“There is no such thing as a bad child”
Stemming from our founder Floyd Starr’s revolutionary belief “there is no such thing as a bad child,” our strength-based approach to building resilience in youth has remained true since Floyd first set our commonwealth into motion in 1913.
Every day, we work to develop healthy relationships, attitudes, and experiences to showcase the innate greatness in all children; to empower the professionals and communities that serve them; and to provide the best tools, resources, and perspective possible to unlock the limitless success we believe all children are capable of achieving. We seek to nurture the roots that were first planted by our founder, as their strength has fueled more than 100 years of growth and opportunity for the countless children we continue to serve.

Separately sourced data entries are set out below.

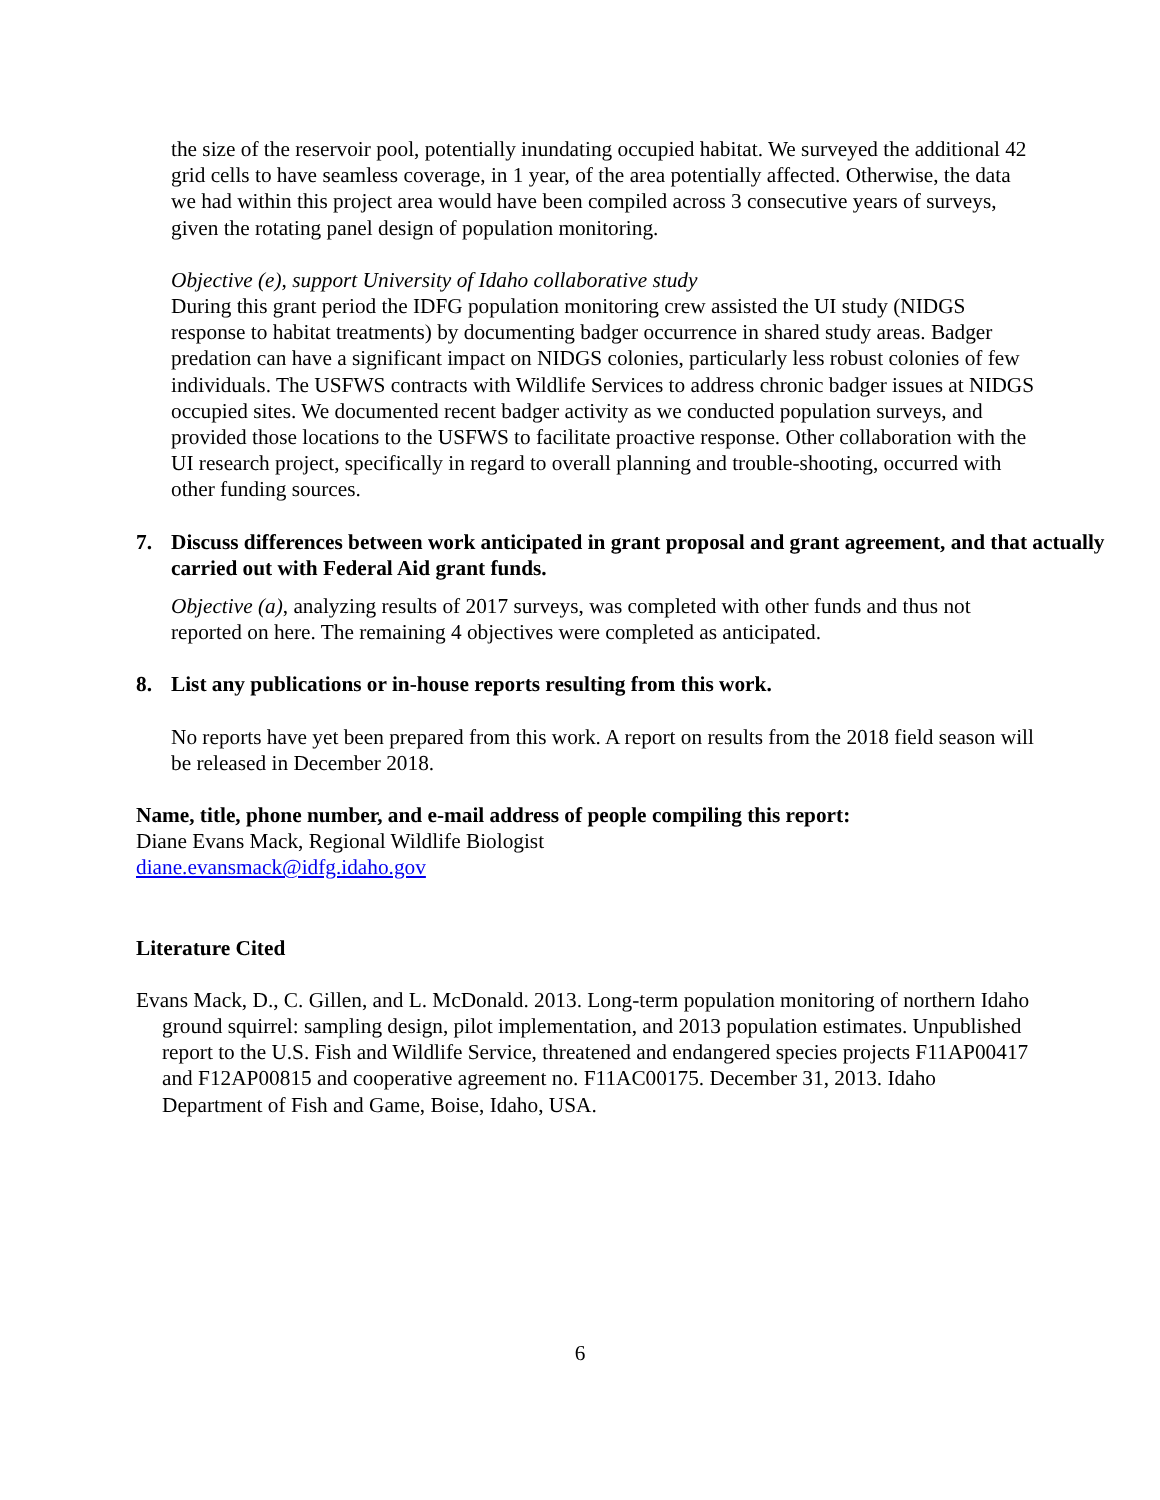the size of the reservoir pool, potentially inundating occupied habitat. We surveyed the additional 42 grid cells to have seamless coverage, in 1 year, of the area potentially affected. Otherwise, the data we had within this project area would have been compiled across 3 consecutive years of surveys, given the rotating panel design of population monitoring.
Objective (e), support University of Idaho collaborative study
During this grant period the IDFG population monitoring crew assisted the UI study (NIDGS response to habitat treatments) by documenting badger occurrence in shared study areas. Badger predation can have a significant impact on NIDGS colonies, particularly less robust colonies of few individuals. The USFWS contracts with Wildlife Services to address chronic badger issues at NIDGS occupied sites. We documented recent badger activity as we conducted population surveys, and provided those locations to the USFWS to facilitate proactive response. Other collaboration with the UI research project, specifically in regard to overall planning and trouble-shooting, occurred with other funding sources.
7. Discuss differences between work anticipated in grant proposal and grant agreement, and that actually carried out with Federal Aid grant funds.
Objective (a), analyzing results of 2017 surveys, was completed with other funds and thus not reported on here. The remaining 4 objectives were completed as anticipated.
8. List any publications or in-house reports resulting from this work.
No reports have yet been prepared from this work. A report on results from the 2018 field season will be released in December 2018.
Name, title, phone number, and e-mail address of people compiling this report:
Diane Evans Mack, Regional Wildlife Biologist
diane.evansmack@idfg.idaho.gov
Literature Cited
Evans Mack, D., C. Gillen, and L. McDonald. 2013. Long-term population monitoring of northern Idaho ground squirrel: sampling design, pilot implementation, and 2013 population estimates. Unpublished report to the U.S. Fish and Wildlife Service, threatened and endangered species projects F11AP00417 and F12AP00815 and cooperative agreement no. F11AC00175. December 31, 2013. Idaho Department of Fish and Game, Boise, Idaho, USA.
6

What began as the National Institute for Trauma and Loss in Children (TLC) in 1990 by Dr. William Steele (MSW, PsyD) has grown into Starr’s global network of educational and human service professionals informed by resources, materials, and trainings that have been changing the lives of children and their families ever since. Providing services to traumatized children and their families, Starr is driven to provide professionals the training and resources needed to help children, families, and communities thrive.

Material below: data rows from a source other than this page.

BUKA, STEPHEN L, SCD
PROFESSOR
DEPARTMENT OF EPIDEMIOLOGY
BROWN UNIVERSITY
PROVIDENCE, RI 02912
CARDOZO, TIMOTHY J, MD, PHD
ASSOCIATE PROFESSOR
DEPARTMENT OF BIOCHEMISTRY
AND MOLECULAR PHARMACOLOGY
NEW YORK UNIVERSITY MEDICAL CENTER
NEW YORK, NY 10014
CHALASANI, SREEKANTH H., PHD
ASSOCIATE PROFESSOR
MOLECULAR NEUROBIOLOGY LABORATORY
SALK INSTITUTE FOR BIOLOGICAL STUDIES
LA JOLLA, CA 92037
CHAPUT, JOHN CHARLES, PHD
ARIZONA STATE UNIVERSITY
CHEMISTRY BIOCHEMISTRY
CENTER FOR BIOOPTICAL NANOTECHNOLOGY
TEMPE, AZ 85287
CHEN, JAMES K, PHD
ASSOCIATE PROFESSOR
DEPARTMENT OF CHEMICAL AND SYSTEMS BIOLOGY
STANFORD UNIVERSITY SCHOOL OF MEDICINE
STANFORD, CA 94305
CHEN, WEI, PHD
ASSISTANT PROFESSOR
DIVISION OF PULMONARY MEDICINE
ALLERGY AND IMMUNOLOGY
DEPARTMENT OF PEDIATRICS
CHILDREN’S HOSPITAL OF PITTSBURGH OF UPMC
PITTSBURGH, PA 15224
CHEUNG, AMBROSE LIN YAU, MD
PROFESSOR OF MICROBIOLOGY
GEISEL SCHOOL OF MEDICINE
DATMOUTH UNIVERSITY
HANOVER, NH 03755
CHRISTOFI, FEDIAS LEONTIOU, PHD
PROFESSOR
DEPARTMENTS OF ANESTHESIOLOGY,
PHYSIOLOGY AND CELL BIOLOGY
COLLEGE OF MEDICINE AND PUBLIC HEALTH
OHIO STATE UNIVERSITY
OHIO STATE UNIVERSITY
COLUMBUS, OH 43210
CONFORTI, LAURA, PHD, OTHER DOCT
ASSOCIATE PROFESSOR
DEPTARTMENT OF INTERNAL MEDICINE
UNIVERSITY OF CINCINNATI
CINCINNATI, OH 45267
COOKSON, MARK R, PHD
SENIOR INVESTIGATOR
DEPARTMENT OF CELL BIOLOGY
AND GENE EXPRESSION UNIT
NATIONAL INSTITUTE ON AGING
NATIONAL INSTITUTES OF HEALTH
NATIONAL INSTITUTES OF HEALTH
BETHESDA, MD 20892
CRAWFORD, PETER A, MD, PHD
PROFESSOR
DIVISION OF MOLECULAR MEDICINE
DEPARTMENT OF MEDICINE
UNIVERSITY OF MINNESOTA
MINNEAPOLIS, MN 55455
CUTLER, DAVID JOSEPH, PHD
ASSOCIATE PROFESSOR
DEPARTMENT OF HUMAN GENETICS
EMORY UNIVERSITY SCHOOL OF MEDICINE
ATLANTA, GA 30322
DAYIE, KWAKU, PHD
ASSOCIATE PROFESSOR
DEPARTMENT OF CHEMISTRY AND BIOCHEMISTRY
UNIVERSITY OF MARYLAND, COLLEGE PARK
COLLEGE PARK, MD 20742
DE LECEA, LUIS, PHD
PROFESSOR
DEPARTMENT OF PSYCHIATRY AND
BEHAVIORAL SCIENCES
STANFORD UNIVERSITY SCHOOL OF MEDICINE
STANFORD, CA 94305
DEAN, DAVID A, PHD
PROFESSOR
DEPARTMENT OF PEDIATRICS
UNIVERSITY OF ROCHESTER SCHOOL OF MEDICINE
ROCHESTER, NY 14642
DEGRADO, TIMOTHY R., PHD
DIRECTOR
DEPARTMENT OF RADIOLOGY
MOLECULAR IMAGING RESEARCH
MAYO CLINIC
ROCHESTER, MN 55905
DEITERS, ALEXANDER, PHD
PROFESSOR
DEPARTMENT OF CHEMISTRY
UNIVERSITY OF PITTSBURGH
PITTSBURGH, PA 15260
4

Starr’s strength-based, resilience-focused approach is rooted in the universal principle that, to be emotionally healthy, all youth need a sense of belonging, mastery, independence, and generosity. This unique model of positive youth development, the Circle of Courage®, was developed by Starr’s 2nd President, Dr. Larry K. Brendtro (PhD), and his colleagues. The model integrates the cultural wisdom of tribal peoples, the practical wisdom of professional pioneers with troubled youth, and the findings of modern youth development research.

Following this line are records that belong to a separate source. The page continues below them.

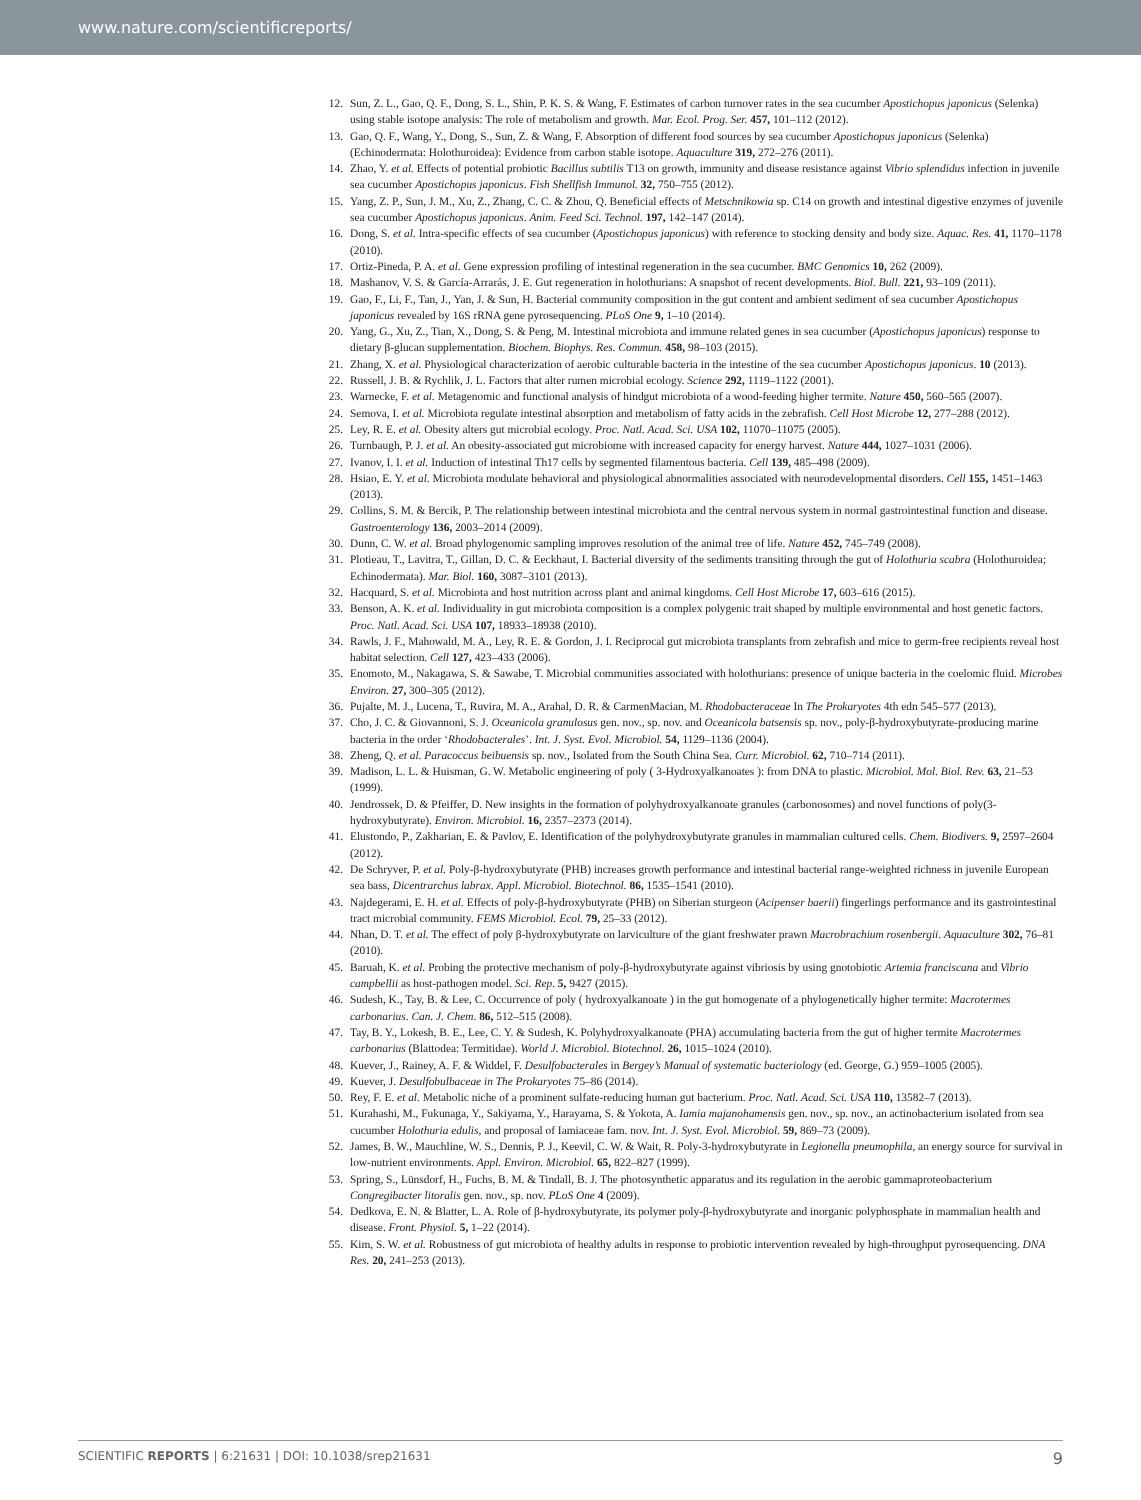www.nature.com/scientificreports/
12. Sun, Z. L., Gao, Q. F., Dong, S. L., Shin, P. K. S. & Wang, F. Estimates of carbon turnover rates in the sea cucumber Apostichopus japonicus (Selenka) using stable isotope analysis: The role of metabolism and growth. Mar. Ecol. Prog. Ser. 457, 101–112 (2012).
13. Gao, Q. F., Wang, Y., Dong, S., Sun, Z. & Wang, F. Absorption of different food sources by sea cucumber Apostichopus japonicus (Selenka) (Echinodermata: Holothuroidea): Evidence from carbon stable isotope. Aquaculture 319, 272–276 (2011).
14. Zhao, Y. et al. Effects of potential probiotic Bacillus subtilis T13 on growth, immunity and disease resistance against Vibrio splendidus infection in juvenile sea cucumber Apostichopus japonicus. Fish Shellfish Immunol. 32, 750–755 (2012).
15. Yang, Z. P., Sun, J. M., Xu, Z., Zhang, C. C. & Zhou, Q. Beneficial effects of Metschnikowia sp. C14 on growth and intestinal digestive enzymes of juvenile sea cucumber Apostichopus japonicus. Anim. Feed Sci. Technol. 197, 142–147 (2014).
16. Dong, S. et al. Intra-specific effects of sea cucumber (Apostichopus japonicus) with reference to stocking density and body size. Aquac. Res. 41, 1170–1178 (2010).
17. Ortiz-Pineda, P. A. et al. Gene expression profiling of intestinal regeneration in the sea cucumber. BMC Genomics 10, 262 (2009).
18. Mashanov, V. S. & García-Arrarás, J. E. Gut regeneration in holothurians: A snapshot of recent developments. Biol. Bull. 221, 93–109 (2011).
19. Gao, F., Li, F., Tan, J., Yan, J. & Sun, H. Bacterial community composition in the gut content and ambient sediment of sea cucumber Apostichopus japonicus revealed by 16S rRNA gene pyrosequencing. PLoS One 9, 1–10 (2014).
20. Yang, G., Xu, Z., Tian, X., Dong, S. & Peng, M. Intestinal microbiota and immune related genes in sea cucumber (Apostichopus japonicus) response to dietary β-glucan supplementation. Biochem. Biophys. Res. Commun. 458, 98–103 (2015).
21. Zhang, X. et al. Physiological characterization of aerobic culturable bacteria in the intestine of the sea cucumber Apostichopus japonicus. 10 (2013).
22. Russell, J. B. & Rychlik, J. L. Factors that alter rumen microbial ecology. Science 292, 1119–1122 (2001).
23. Warnecke, F. et al. Metagenomic and functional analysis of hindgut microbiota of a wood-feeding higher termite. Nature 450, 560–565 (2007).
24. Semova, I. et al. Microbiota regulate intestinal absorption and metabolism of fatty acids in the zebrafish. Cell Host Microbe 12, 277–288 (2012).
25. Ley, R. E. et al. Obesity alters gut microbial ecology. Proc. Natl. Acad. Sci. USA 102, 11070–11075 (2005).
26. Turnbaugh, P. J. et al. An obesity-associated gut microbiome with increased capacity for energy harvest. Nature 444, 1027–1031 (2006).
27. Ivanov, I. I. et al. Induction of intestinal Th17 cells by segmented filamentous bacteria. Cell 139, 485–498 (2009).
28. Hsiao, E. Y. et al. Microbiota modulate behavioral and physiological abnormalities associated with neurodevelopmental disorders. Cell 155, 1451–1463 (2013).
29. Collins, S. M. & Bercik, P. The relationship between intestinal microbiota and the central nervous system in normal gastrointestinal function and disease. Gastroenterology 136, 2003–2014 (2009).
30. Dunn, C. W. et al. Broad phylogenomic sampling improves resolution of the animal tree of life. Nature 452, 745–749 (2008).
31. Plotieau, T., Lavitra, T., Gillan, D. C. & Eeckhaut, I. Bacterial diversity of the sediments transiting through the gut of Holothuria scabra (Holothuroidea; Echinodermata). Mar. Biol. 160, 3087–3101 (2013).
32. Hacquard, S. et al. Microbiota and host nutrition across plant and animal kingdoms. Cell Host Microbe 17, 603–616 (2015).
33. Benson, A. K. et al. Individuality in gut microbiota composition is a complex polygenic trait shaped by multiple environmental and host genetic factors. Proc. Natl. Acad. Sci. USA 107, 18933–18938 (2010).
34. Rawls, J. F., Mahowald, M. A., Ley, R. E. & Gordon, J. I. Reciprocal gut microbiota transplants from zebrafish and mice to germ-free recipients reveal host habitat selection. Cell 127, 423–433 (2006).
35. Enomoto, M., Nakagawa, S. & Sawabe, T. Microbial communities associated with holothurians: presence of unique bacteria in the coelomic fluid. Microbes Environ. 27, 300–305 (2012).
36. Pujalte, M. J., Lucena, T., Ruvira, M. A., Arahal, D. R. & CarmenMacian, M. Rhodobacteraceae In The Prokaryotes 4th edn 545–577 (2013).
37. Cho, J. C. & Giovannoni, S. J. Oceanicola granulosus gen. nov., sp. nov. and Oceanicola batsensis sp. nov., poly-β-hydroxybutyrate-producing marine bacteria in the order ‘Rhodobacterales’. Int. J. Syst. Evol. Microbiol. 54, 1129–1136 (2004).
38. Zheng, Q. et al. Paracoccus beibuensis sp. nov., Isolated from the South China Sea. Curr. Microbiol. 62, 710–714 (2011).
39. Madison, L. L. & Huisman, G. W. Metabolic engineering of poly ( 3-Hydroxyalkanoates ): from DNA to plastic. Microbiol. Mol. Biol. Rev. 63, 21–53 (1999).
40. Jendrossek, D. & Pfeiffer, D. New insights in the formation of polyhydroxyalkanoate granules (carbonosomes) and novel functions of poly(3-hydroxybutyrate). Environ. Microbiol. 16, 2357–2373 (2014).
41. Elustondo, P., Zakharian, E. & Pavlov, E. Identification of the polyhydroxybutyrate granules in mammalian cultured cells. Chem. Biodivers. 9, 2597–2604 (2012).
42. De Schryver, P. et al. Poly-β-hydroxybutyrate (PHB) increases growth performance and intestinal bacterial range-weighted richness in juvenile European sea bass, Dicentrarchus labrax. Appl. Microbiol. Biotechnol. 86, 1535–1541 (2010).
43. Najdegerami, E. H. et al. Effects of poly-β-hydroxybutyrate (PHB) on Siberian sturgeon (Acipenser baerii) fingerlings performance and its gastrointestinal tract microbial community. FEMS Microbiol. Ecol. 79, 25–33 (2012).
44. Nhan, D. T. et al. The effect of poly β-hydroxybutyrate on larviculture of the giant freshwater prawn Macrobrachium rosenbergii. Aquaculture 302, 76–81 (2010).
45. Baruah, K. et al. Probing the protective mechanism of poly-β-hydroxybutyrate against vibriosis by using gnotobiotic Artemia franciscana and Vibrio campbellii as host-pathogen model. Sci. Rep. 5, 9427 (2015).
46. Sudesh, K., Tay, B. & Lee, C. Occurrence of poly ( hydroxyalkanoate ) in the gut homogenate of a phylogenetically higher termite: Macrotermes carbonarius. Can. J. Chem. 86, 512–515 (2008).
47. Tay, B. Y., Lokesh, B. E., Lee, C. Y. & Sudesh, K. Polyhydroxyalkanoate (PHA) accumulating bacteria from the gut of higher termite Macrotermes carbonarius (Blattodea: Termitidae). World J. Microbiol. Biotechnol. 26, 1015–1024 (2010).
48. Kuever, J., Rainey, A. F. & Widdel, F. Desulfobacterales in Bergey’s Manual of systematic bacteriology (ed. George, G.) 959–1005 (2005).
49. Kuever, J. Desulfobulbaceae in The Prokaryotes 75–86 (2014).
50. Rey, F. E. et al. Metabolic niche of a prominent sulfate-reducing human gut bacterium. Proc. Natl. Acad. Sci. USA 110, 13582–7 (2013).
51. Kurahashi, M., Fukunaga, Y., Sakiyama, Y., Harayama, S. & Yokota, A. Iamia majanohamensis gen. nov., sp. nov., an actinobacterium isolated from sea cucumber Holothuria edulis, and proposal of Iamiaceae fam. nov. Int. J. Syst. Evol. Microbiol. 59, 869–73 (2009).
52. James, B. W., Mauchline, W. S., Dennis, P. J., Keevil, C. W. & Wait, R. Poly-3-hydroxybutyrate in Legionella pneumophila, an energy source for survival in low-nutrient environments. Appl. Environ. Microbiol. 65, 822–827 (1999).
53. Spring, S., Lünsdorf, H., Fuchs, B. M. & Tindall, B. J. The photosynthetic apparatus and its regulation in the aerobic gammaproteobacterium Congregibacter litoralis gen. nov., sp. nov. PLoS One 4 (2009).
54. Dedkova, E. N. & Blatter, L. A. Role of β-hydroxybutyrate, its polymer poly-β-hydroxybutyrate and inorganic polyphosphate in mammalian health and disease. Front. Physiol. 5, 1–22 (2014).
55. Kim, S. W. et al. Robustness of gut microbiota of healthy adults in response to probiotic intervention revealed by high-throughput pyrosequencing. DNA Res. 20, 241–253 (2013).
SCIENTIFIC REPORTS | 6:21631 | DOI: 10.1038/srep21631 9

The Circle of Courage® model addresses the needs and problems of each individual, and fosters healing and growth through interventions held in an atmosphere of respect and growth. Each intervention is trauma-informed and resilience-focused, and designed to encourage the child to feel safe and comfortable in an environment of understanding and acceptance. Every broken circle can be repaired, and with every repair comes a greater sense of resilience, strength, and belief in one’s greatness.
One Human Family
Our belief in the oneness of humankind is built into all aspects of our organization and programs.
In our society, we have been taught – intentionally or not – to view people who don’t look like us in a variety of unfortunate ways. This may result in committing, or ignoring, acts of superiority. Whether intentional or unintentional, the pain experienced is the result. Seeing this pain and an opportunity to play a role in racial healing, Starr began a process in the 1980s that continues to this day – creating new forums for individuals to discover healthier ways of looking at others, ourselves, and our world.
The results of our many years of work in racial healing and equity: the development of our Glasswing program.
With safety and transformation being the hallmarks of our approach, Starr is committed to uplifting all who need our support – regardless of race, ethnicity, gender, or spiritual tradition.
Equipping Professionals with the Right Tools
Leveraging each approach and program noted above, Starr provides trainings, materials, and conferences for individuals and organizations across the United States and around the world. We are committed to equipping professionals and caregivers with the right tools to help guide children, adults, families and communities break the devastating cycles and impacts of trauma and build resilience. We are driven to heal.